→ **Job item A**
Please list every hyphenated compound in the passage on Arctic inversion strength.
→ **Job item B**
From the passage on Arctic inversion strength, copy the words starting with "This understanding was" and going on through "in the analysis.".
→ **Job item C**
Carry on the passage on Arctic inversion strength from the point where it stops.
━━━━━ Page extract ━━━━━
This understanding was challenged by an analysis of CMIP3 model results, where stronger inversions, which should be associated with a positive lapse-rate feedback, instead correlate with a stronger negative longwave feedback, and are therefore indicative of less warming under climate change (Boé et al. 2009). We find that statistical self-correlation explains the majority of the signal found, and hence the implied relation between inversion strength and Arctic warming was mainly an artifact of the analysis-framework using ocean temperature change. No relation between inversion strength and Arctic amplification is found among the CMIP3 models when using instead the conventional surface air temperature change in the analysis.
━━━━━ Data provided ━━━━━
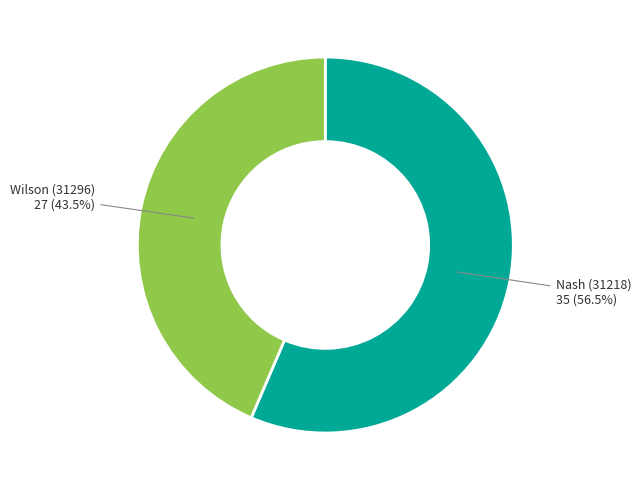

Does any single category account for the majority?

Yes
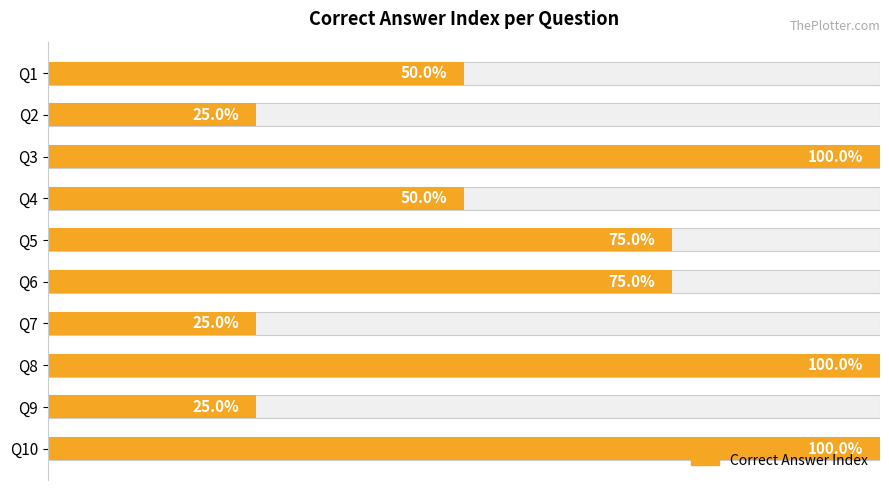

Where does the data first go above 3?

Q3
━━━━━
→ **Expected answer A**
lapse-rate, self-correlation, analysis-framework

→ **Expected answer B**
This understanding was challenged by an analysis of CMIP3 model results, where stronger inversions, which should be associated with a positive lapse-rate feedback, instead correlate with a stronger negative longwave feedback, and are therefore indicative of less warming under climate change (Boé et al. 2009). We find that statistical self-correlation explains the majority of the signal found, and hence the implied relation between inversion strength and Arctic warming was mainly an artifact of the analysis-framework using ocean temperature change. No relation between inversion strength and Arctic amplification is found among the CMIP3 models when using instead the conventional surface air temperature change in the analysis.

→ **Expected answer C**
Another study qualitatively confirmed the original understanding of the influence of a positive lapse-rate feedback in Arctic Amplification by varying the turbulence diffusivity under stable stratification in the EC-Earth climate model (Bintanja et al. 2011). Here we attempt to verify this result by varying turbulence diffusivity in the ECHAM 6.0 climate model within a realistic range. We find a significantly smaller impact on Arctic Amplification than Bintanja et al. (2011) in the preliminary results of experiments where we quadruple the CO2 concentration. The impact in ECHAM 6.0 is found mainly to be due to an increased sea-ice cover in the control climate and the associated strengthening of the ice-albedo feedback as the ice melts away. A smaller part of the already small enhancement of Arctic Amplification can be attributed to a change in the longwave feedback, which includes the lapse-rate feedback.
Manabe, S. and Wetherald, R. T. The effects of doubling the CO2 concentration on the climate of a general circulation model. J. Atm. Sci., 32, 3-15 (1975).
Boé, J., Hall, A., Qu, X. Current GCM's unrealistic negative feedback in the Arctic. J. Clim. 22, 4682-4695 (2009).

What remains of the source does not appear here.